UUID=455cae52-89e0-4fb3-a896-8f597a1ea402 /ppro xfs noatime,logbufs=8,logbsize=256k 1 2
Mount the new filesystem.
mount /ppro/
Results...
[root@Testa ~]# df -h
Filesystem Size Used Avail Use% Mounted on
/dev/sde2 20G 8.9G 9.9G 48% /
tmpfs 32G 0 32G 0% /dev/shm
/dev/sde1 485M 63M 397M 14% /boot
/dev/sde7 2.0G 68M 1.9G 4% /tmp
/dev/sde3 12G 2.6G 8.7G 24% /usr
/dev/sde6 6.0G 907M 4.8G 16% /var
/dev/zd0p1 800G 398G 403G 50% /ppro <-- Compressed ZFS-backed XFS filesystem.
vol0 110G 256K 110G 1% /vol0
ZFS filesystem listing.
[root@Testa ~]# zfs list
NAME USED AVAIL REFER MOUNTPOINT
vol0 328G 109G 272K /vol0
vol0/pprovol 326G 109G 186G - <-- The actual zvol providing the backing for XFS.
vol1 183G 817G 136K /vol1
vol1/images 183G 817G 183G /images
ZFS zpool list.
[root@Testa ~]# zpool list -v
NAME SIZE ALLOC FREE CAP DEDUP HEALTH ALTROOT
vol0 444G 328G 116G 73% 1.00x ONLINE -
mirror 222G 164G 58.1G -
scsi-AccOW140403AS1322043 - - - -
scsi-AccOW140403AS1322042 - - - -
mirror 222G 164G 58.1G -
scsi-AccOW140403AS1322013 - - - -
scsi-AccOW140403AS1322044 - - - -
ZFS zvol properties (take note of referenced
, compressratio
and volsize
).
[root@Testa ~]# zfs get all vol0/pprovol
NAME PROPERTY VALUE SOURCE
vol0/pprovol type volume -
vol0/pprovol creation Sun May 11 15:27 2014 -
vol0/pprovol used 326G -
vol0/pprovol available 109G -
vol0/pprovol referenced 186G -
vol0/pprovol compressratio 2.99x -
vol0/pprovol reservation none default
vol0/pprovol volsize 800G local
vol0/pprovol volblocksize 128K -
vol0/pprovol checksum on default
vol0/pprovol compression lz4 inherited from vol0
vol0/pprovol readonly off default
vol0/pprovol copies 1 default
vol0/pprovol refreservation none default
vol0/pprovol primarycache all default
vol0/pprovol secondarycache all default
vol0/pprovol usedbysnapshots 140G -
vol0/pprovol usedbydataset 186G -
vol0/pprovol usedbychildren 0 -
vol0/pprovol usedbyrefreservation 0 -
vol0/pprovol logbias latency default
vol0/pprovol dedup off default
vol0/pprovol mlslabel none default
vol0/pprovol sync standard default
vol0/pprovol refcompressratio 3.32x -
vol0/pprovol written 210M -
vol0/pprovol snapdev hidden default
Best Answer
Yes, a functional checksummed filesystem is a very good thing. However, the real motivation is not to be found into the mythical "bitrot" which, while does happen, is very rare. Rather, the main advantage is that such a filesystem provide and end-to-end data checksum, actively protecting you by erroneous disk behavior as misdirected writes and data corruption related to the disk's own private DRAM cache failing and/or misbehaving due to power supply problem.
I experienced that issue first hand, when a Linux RAID 1 array went bad due to a power supply issue. The cache of one disk started corrupting data and the ECC embedded in the disk sectors themselves did not catch anythig, simply because the written data were already corrupted and the ECC was calculated on the corrupted data themselves.

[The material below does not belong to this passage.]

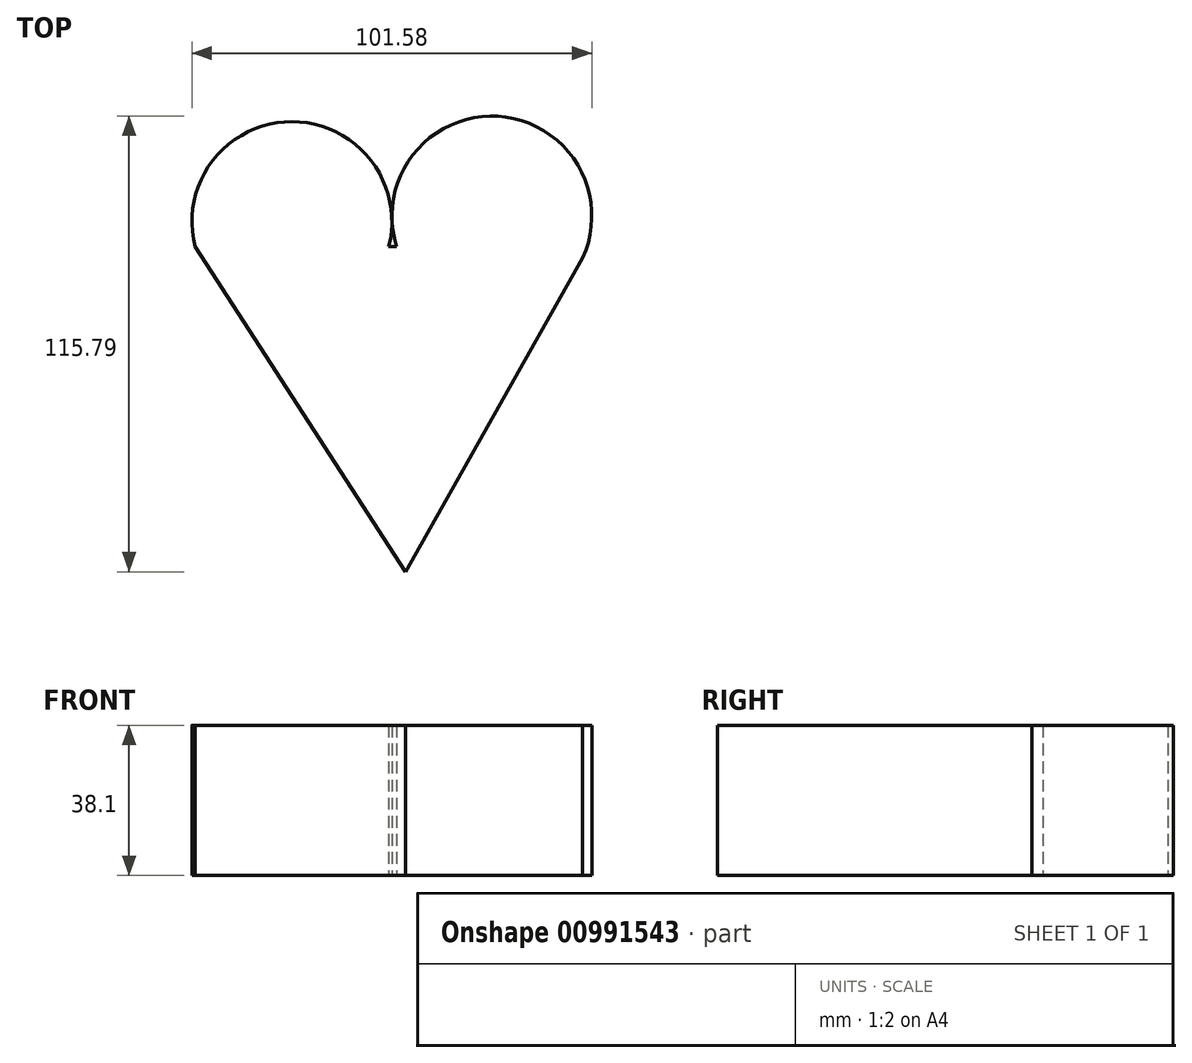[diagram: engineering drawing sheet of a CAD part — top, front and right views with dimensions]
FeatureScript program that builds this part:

Thanks to its checksummed journal, which detected something strange and suspended the filesystem, XFS limited the damage; however, some files/directories were irremediably corrupted. As this was a backup machine facing no immediate downtime pressure, I rebuilt it with ZFS. When the problem re-occured, during the first scrub ZFS corrected the affected block by reading the good copies from the other disks. Result: no data loss and no downtime. These are two very good reasons to use a checksumming filesystem.
It's worth note that data checksum is so valuable that a device mapper target to provide it (by emulating the T-10 DIF/DIX specs), called dm-integrity, was developed precisely to extend this protection to classical block devices (especially redundant ones as RAID1/5/6). By the virtue of the Stratis project, it is going to be integrated into a comprehensive management CLI/API.
However, you have a point that any potential advantage brought by such filesystem should be compared to the disvantage they inherit. ZFS main problem is that it is not mainlined into the standard kernel, but otherwise is it very fast and stable. On the other hand BTRFS, while mainlined, has many important issues and performance problem (the common suggestion for databases or VMs is to disable CoW which, in turn, disabled checksumming - which is, frankly, not an acceptable answer). Rather then using BTRFS, I would use XFS and hope for the best, or using dm-integrity protected devices.